[Start of section]

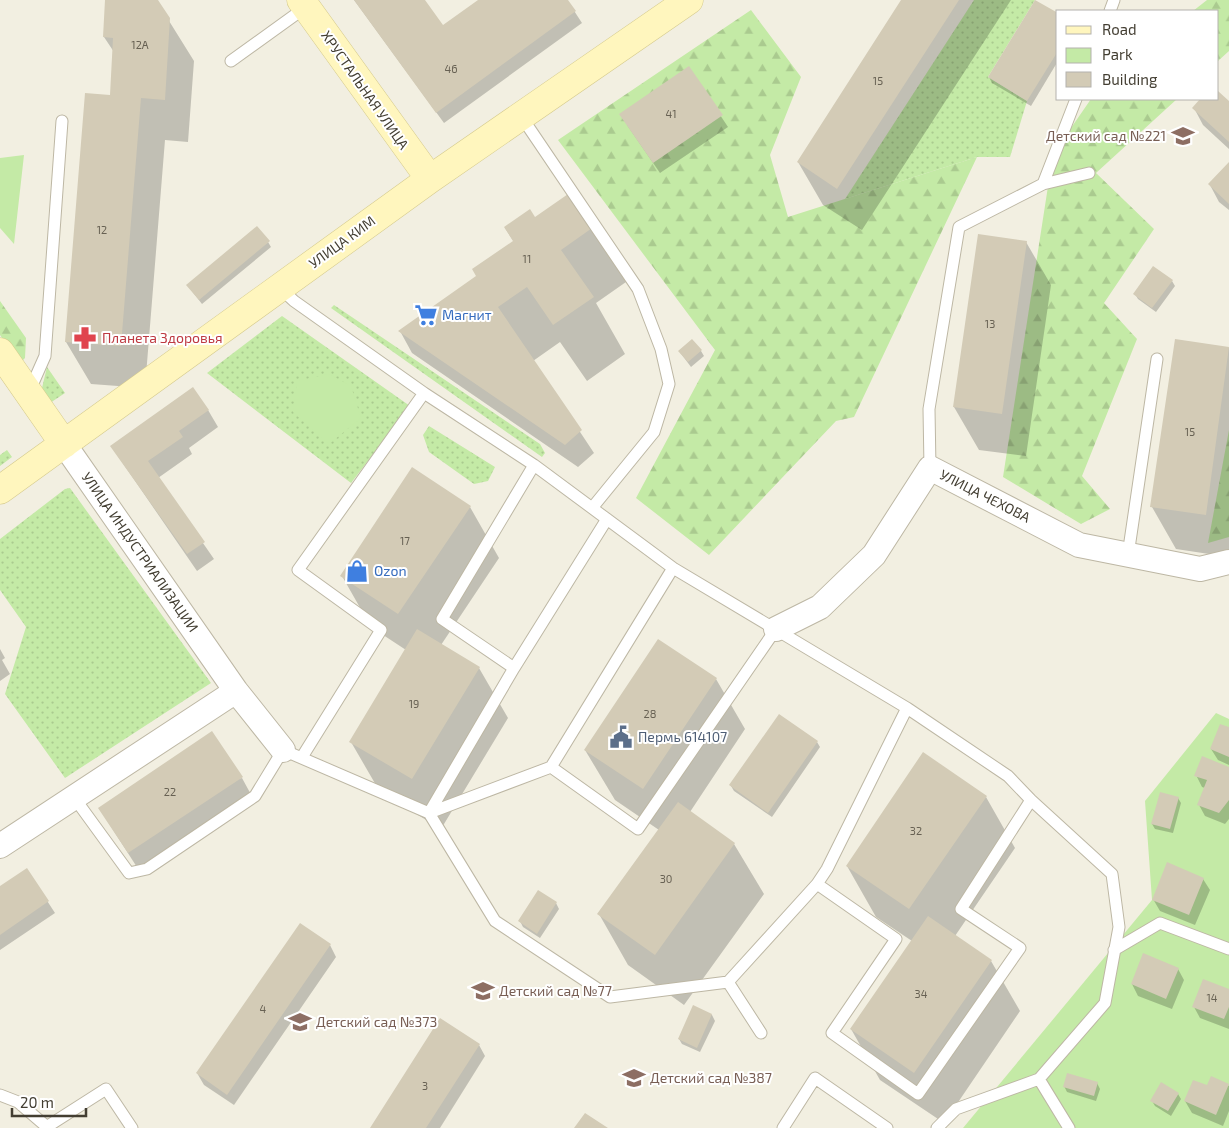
<svg xmlns="http://www.w3.org/2000/svg" width="1229" height="1128" font-family="'Exo 2',sans-serif">
<style>
.grass{fill:url(#grass-dots)}
.forest{fill:url(#forest-firs)}
.green{fill:#c4eaa6}
.shadow{fill:#0003}
.building{fill:#d3cbb6}
.lines{fill:none;stroke-linecap:round;stroke-linejoin:round}
.lane-casing{stroke:#bdb7a4;stroke-width:13}
.street-casing{stroke:#bdb7a4;stroke-width:26}
.secondary-casing{stroke:#d5ca8c;stroke-width:29}
.lane{stroke:#fff;stroke-width:11}
.street{stroke:#fff;stroke-width:24}
.secondary{stroke:#fff6be;stroke-width:28}
.labels{text-anchor:middle;stroke-width:4;stroke-linejoin:round;paint-order:stroke}
.number-label{font-size:11px;fill:#676153}
.street-label{font-size:14px;fill:#433e32;stroke:#fff}
.education-label{font-size:14px;fill:#785e54;stroke:#fff;text-anchor:start}
.shop-label{font-size:14px;fill:#366cbe;stroke:#fff;text-anchor:start}
.health-label{font-size:14px;fill:#be3a42;stroke:#fff;text-anchor:start}
.service-label{font-size:14px;fill:#4e5e75;stroke:#fff;text-anchor:start}
</style>
<defs>
<pattern id="grass-dots" width="8" height="8" patternUnits="userSpaceOnUse" patternTransform="scale(1.25)"><rect width="8" height="8" fill="#c4eaa6"/><path d="M2 2h.1M6 6h.1" fill="none" stroke="#aaca8f" stroke-width="1.8" stroke-linecap="round"/></pattern>
<pattern id="forest-firs" width="22" height="20" patternUnits="userSpaceOnUse" patternTransform="scale(1.25)"><rect width="22" height="20" fill="#c4eaa6"/><path d="M5 1l3.5 6h-7zM16 11l3.5 6h-7z" fill="#aaca8f"/></pattern>
</defs>
<rect width="100%" height="100%" fill="#f2efe1"/>
<path class="grass" d="M974 0H1035L988 77 1027 101 1010 157H977L845 199Z
M334 305 540 444 545 453 542 457 331 308Z
M282 316 410 406 351 483 207 373Z
M47 367 65 393 50 403 42 388Z
M429 426 495 467 488 481 474 484 429 452 423 435Z
M7 450 12 457 0 466V455Z
M70 488 211 683 65 778 5 694 26 627 0 590V539L65 489Z"/>
<path class="forest" d="M1207 0H1229V51L1218 61V11H1193Z
M751 10 801 77 770 155 788 217 977 157 854 417 836 421 709 555 636 498 715 350 558 140Z
M1091 99H1177L1096 173 1154 229 1104 303 1137 339 1082 476 1110 509 1081 524 1003 477 1053 154Z
M0 301 26 338 25 358 23 360H17L0 335Z
M1229 430V537L1208 543Z"/>
<path class="green" d="M24 155 14 244 0 228V158Z
M329 374 351 386 361 418 329 444 293 412 297 381Z
M1216 713 1229 719V1128H963L1152 900 1145 801Z"/>
<path class="shadow" d="M106 0H156L194 61 188 142 165 140 145 388 91 384 66 342 111 97 114 52 104 37Z
M354 0H423L443 27 480 0H567L582 23 444 123Z
M903 0H1011L862 230 823 205 798 162Z
M1058 14V61L1031 106 992 83 989 77Z
M689 68 728 127 660 173 627 125Z
M1218 92 1229 103V149L1203 125 1194 108 1202 99H1218Z
M1229 164V210L1219 202 1210 185Z
M594 226 626 282 596 303 625 354 587 381 560 342 533 361 594 453 578 467 412 353 400 331 478 277 514 242 505 228Z
M268 242 271 247 202 304 191 290Z
M1026 242 1051 285 1026 456 979 450 954 407Z
M1172 281 1175 286 1156 312 1138 299 1135 294Z
M1176 340 1229 348V557L1176 549 1152 507Z
M679 351H701L704 356 691 367Z
M208 410 218 427 189 448 192 454 158 478 214 559 197 571 111 446Z
M470 507 499 558 441 645 479 668 508 718 441 829 380 792 351 742 406 650 371 627 342 576Z
M0 649 5 658 2 660 10 674 0 681Z
M716 679 745 729 690 812 734 844 764 894 684 1005 628 965 599 914 659 830 615 800 585 750Z
M1229 729V765L1218 760 1211 749Z
M817 742 820 747 772 817 734 791 731 786Z
M1229 768V819L1225 824 1205 816 1199 805 1205 788 1202 787 1196 775Z
M242 778 254 800 142 875 99 808Z
M986 797 1015 848 955 936 991 961 1020 1011 944 1123 880 1080 851 1029 912 941 876 917 847 866Z
M1178 798 1181 803 1173 833 1155 829 1152 824Z
M27 870 55 913 0 950V888Z
M1203 879 1210 890 1195 925 1160 911 1153 899Z
M539 892 556 903 559 909 540 938 523 927 520 921Z
M330 945 336 957 234 1105 204 1085 197 1073Z
M1178 969 1184 980 1172 1009 1138 996 1132 984Z
M1229 991V1029L1200 1018 1194 1007Z
M694 1007 712 1015 715 1021 700 1052 682 1044 679 1039Z
M479 1045 485 1056 440 1128H372Z
M1212 1078 1229 1086V1111L1223 1126 1192 1113 1185 1101 1208 1087Z
M1097 1083 1100 1089 1096 1101 1067 1092 1064 1086Z
M1178 1094 1181 1099 1171 1116 1155 1106 1152 1101Z"/>
<path class="building" d="M105 0H158L170 18 165 100 141 98 121 346 65 342 85 93 110 95 113 38 103 37Z
M354 0H425L443 25 478 0H568L576 11 436 113Z
M901 0H959L837 189 797 162Z
M1035 0 1058 13V51L1027 101 988 77Z
M689 66 723 115 653 163 619 114Z
M1218 91 1229 101V142L1192 108 1200 99H1218Z
M1229 162V204L1208 184Z
M571 192 595 226 561 250 594 297 553 325 527 287 498 307 582 430 565 445 398 331 476 276 472 269 513 241 504 227 530 209 535 217Z
M257 226 270 241 199 300 186 285Z
M978 234 1027 241 1002 414 953 407Z
M1153 266 1173 280 1152 308 1133 294Z
M692 339 702 350 688 362 678 351Z
M1175 339 1229 347 1206 515 1150 507Z
M193 387 209 410 179 431 183 437 148 461 205 542 187 554 110 446Z
M412 467 471 506 398 614 340 576Z
M417 629 480 667 412 779 349 742Z
M658 639 717 678 643 789 584 750Z
M779 714 818 741 768 813 729 785Z
M1220 724 1229 727V757L1210 749Z
M212 731 243 777 128 853 98 808Z
M923 752 987 796 909 909 846 866Z
M1202 756 1229 767V800L1219 813 1197 805 1207 780 1194 776Z
M1160 792 1179 797 1170 829 1151 824Z
M678 802 735 843 655 955 597 914Z
M1167 862 1204 878 1189 915 1152 900Z
M27 868 49 901 0 935V886Z
M538 890 557 902 537 934 518 921Z
M928 916 992 960 914 1073 850 1029Z
M300 923 331 944 227 1095 196 1073Z
M1143 953 1179 968 1166 999 1131 984Z
M1203 979 1229 989V1007L1224 1019 1192 1007Z
M693 1005 712 1014 697 1048 678 1039Z
M440 1018 480 1044 426 1128H370Z
M1067 1073 1098 1082 1094 1096 1063 1087Z
M1211 1076 1229 1084 1216 1115 1184 1101 1193 1080 1207 1085Z
M1161 1082 1179 1093 1168 1111 1150 1101Z
M585 1113 608 1128H574Z"/>
<g class="lines">
<defs>
<path id="lane" d="M1110 11 1114 0
M231 61 306 7
M521 116 638 289 661 349 669 384 654 432 592 508
M1043 184 1089 173
M279 287 294 301 424 393 534 465 673 568 907 708 1008 776 1031 800 1112 874 1119 927 1105 1003 1039 1079 956 1109 937 1128
M29 392 45 356 62 121
M930 468 929 409 959 227 1043 184 1076 99
M1128 555 1157 359
M514 668 607 519
M907 708 827 869 817 884 896 939 832 1033 918 1094 1020 948 961 909 1031 800
M302 757 381 630 298 570 424 393
M551 767 673 568
M73 796 129 873 147 869 255 796 283 750 429 813 495 921 610 997 728 982 817 884
M429 813 551 767 638 829 776 629
M429 813 514 668 442 619 534 465
M1114 950 1160 923 1229 949
M728 982 761 1033
M1039 1079 1069 1128
M0 1095 18 1102 47 1127
M45 1128 106 1089 132 1128
M783 1128 815 1078 887 1128"/>
<path id="street" d="M64 444 236 691 283 750
M776 629 820 607 874 555 930 468 1079 545 1200 569 1229 562
M0 846 236 691"/>
<path id="secondary" d="M301 0 430 179
M0 352 64 444
M0 490 430 179 689 0"/>
</defs>
<use href="#lane" class="lane-casing"/>
<use href="#street" class="street-casing"/>
<use href="#secondary" class="secondary-casing"/>
<use href="#lane" class="lane"/>
<use href="#street" class="street"/>
<use href="#secondary" class="secondary"/>
</g>
<defs>
<symbol id="school-bare" viewBox="-9 -9 18 18"><path d="M0-5L7-2L0 1L-7-2ZM-4 1L0 2.5L4 1V4Q0 6-4 4Z" fill="#8d6e63" stroke="#fff" stroke-width="2.5" paint-order="stroke"/></symbol>
<symbol id="supermarket-bare" viewBox="-9 -9 18 18"><path d="M-6-5.5h2.5l.6 2H6L4.5 2H-2.5L-4.4-4H-6ZM-1.5 3.2a1.3 1.3 0 1 0 .1 0ZM3 3.2a1.3 1.3 0 1 0 .1 0Z" fill="#3f7fe0" stroke="#fff" stroke-width="2.5" paint-order="stroke"/></symbol>
<symbol id="pharmacy-bare" viewBox="-9 -9 18 18"><path d="M-2-6h4v4h4v4h-4v4h-4v-4h-4v-4h4Z" fill="#e0444e" stroke="#fff" stroke-width="2.5" paint-order="stroke"/></symbol>
<symbol id="shop-bare" viewBox="-9 -9 18 18"><path d="M-5-2.5h2.3a2.7 3.5 0 0 1 5.4 0H5L5.5 6h-11ZM-1.5-2.5h3a1.5 2.3 0 0 0-3 0Z" fill="#3f7fe0" stroke="#fff" stroke-width="2.5" paint-order="stroke"/></symbol>
<symbol id="civic-bare" viewBox="-9 -9 18 18"><path d="M-.6-6.5H3V-4.5H.6V-3L4-1V1h2V6H-6V1h2V-1L-.6-3ZM-1.2 2.5V6h2.4V2.5Z" fill="#5c6f8a" stroke="#fff" stroke-width="2.5" paint-order="stroke"/></symbol>
</defs>
<g fill-rule="evenodd">
<use href="#school-bare" x="1167" y="120" width="32" height="32"/>
<use href="#supermarket-bare" x="410" y="299" width="32" height="32"/>
<use href="#pharmacy-bare" x="69" y="322" width="32" height="32"/>
<use href="#shop-bare" x="341" y="555" width="32" height="32"/>
<use href="#civic-bare" x="605" y="721" width="32" height="32"/>
<use href="#school-bare" x="467" y="975" width="32" height="32"/>
<use href="#school-bare" x="284" y="1006" width="32" height="32"/>
<use href="#school-bare" x="618" y="1062" width="32" height="32"/>
</g>
<g class="labels">
<g class="number-label">
<text x="140" y="49">12А</text>
<text x="451" y="73">46</text>
<text x="878" y="85">15</text>
<text x="671" y="118">41</text>
<text x="102" y="234">12</text>
<text x="527" y="263">11</text>
<text x="990" y="328">13</text>
<text x="1190" y="436">15</text>
<text x="405" y="545">17</text>
<text x="414" y="708">19</text>
<text x="650" y="718">28</text>
<text x="170" y="796">22</text>
<text x="916" y="835">32</text>
<text x="666" y="883">30</text>
<text x="921" y="998">34</text>
<text x="1212" y="1002">14</text>
<text x="263" y="1013">4</text>
<text x="425" y="1090">3</text>
</g>
<g class="street-label">
<text transform="translate(365 90) rotate(55)" y="5">ХРУСТАЛЬНАЯ УЛИЦА</text>
<text transform="translate(342 242) rotate(-36)" y="5">УЛИЦА КИМ</text>
<text transform="translate(985 496) rotate(27)" y="5">УЛИЦА ЧЕХОВА</text>
<text transform="translate(140 552) rotate(55)" y="5">УЛИЦА ИНДУСТРИАЛИЗАЦИИ</text>
</g>
<g class="education-label">
<text x="1166" y="141" text-anchor="end">Детский сад №221</text>
<text x="499" y="996">Детский сад №77</text>
<text x="316" y="1027">Детский сад №373</text>
<text x="650" y="1083">Детский сад №387</text>
</g>
<g class="shop-label">
<text x="442" y="320">Магнит</text>
<text x="374" y="576">Ozon</text>
</g>
<g class="health-label">
<text x="102" y="343">Планета Здоровья</text>
</g>
<g class="service-label">
<text x="638" y="742">Пермь 614107</text>
</g>
</g>
<rect x="1056" y="10" width="162" height="90" fill="#ffffff" stroke="#b4b2ad"/>
<rect x="1066" y="26" width="25" height="8" fill="#fff6be" stroke="#b4b2ad"/>
<text x="1102" y="35" font-size="15" fill="#433e32">Road</text>
<rect x="1066" y="48" width="25" height="15" fill="#c4eaa6" stroke="#b4b2ad"/>
<text x="1102" y="60" font-size="15" fill="#433e32">Park</text>
<rect x="1066" y="72" width="25" height="15" fill="#d3cbb6" stroke="#b4b2ad"/>
<text x="1102" y="85" font-size="15" fill="#433e32">Building</text>
<path d="M12 1108v8h74v-8" fill="none" stroke="#433e32" stroke-width="2.5"/>
<text x="20" y="1108" font-size="15" fill="#433e32" stroke="#ffffff" stroke-width="4" paint-order="stroke">20 m</text>
</svg>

[End of section]

**EXERCISE BRIEF:** With the first line being the one containing "M412 467 471 506 398 614 340 576Z" and the last line the one containing "M1161 1082 1179 1093 1168 1111 1150 1101Z", transcribe exactly the lines above that fall in that range.

**EXERCISE OUTPUT:**
M412 467 471 506 398 614 340 576Z
M417 629 480 667 412 779 349 742Z
M658 639 717 678 643 789 584 750Z
M779 714 818 741 768 813 729 785Z
M1220 724 1229 727V757L1210 749Z
M212 731 243 777 128 853 98 808Z
M923 752 987 796 909 909 846 866Z
M1202 756 1229 767V800L1219 813 1197 805 1207 780 1194 776Z
M1160 792 1179 797 1170 829 1151 824Z
M678 802 735 843 655 955 597 914Z
M1167 862 1204 878 1189 915 1152 900Z
M27 868 49 901 0 935V886Z
M538 890 557 902 537 934 518 921Z
M928 916 992 960 914 1073 850 1029Z
M300 923 331 944 227 1095 196 1073Z
M1143 953 1179 968 1166 999 1131 984Z
M1203 979 1229 989V1007L1224 1019 1192 1007Z
M693 1005 712 1014 697 1048 678 1039Z
M440 1018 480 1044 426 1128H370Z
M1067 1073 1098 1082 1094 1096 1063 1087Z
M1211 1076 1229 1084 1216 1115 1184 1101 1193 1080 1207 1085Z
M1161 1082 1179 1093 1168 1111 1150 1101Z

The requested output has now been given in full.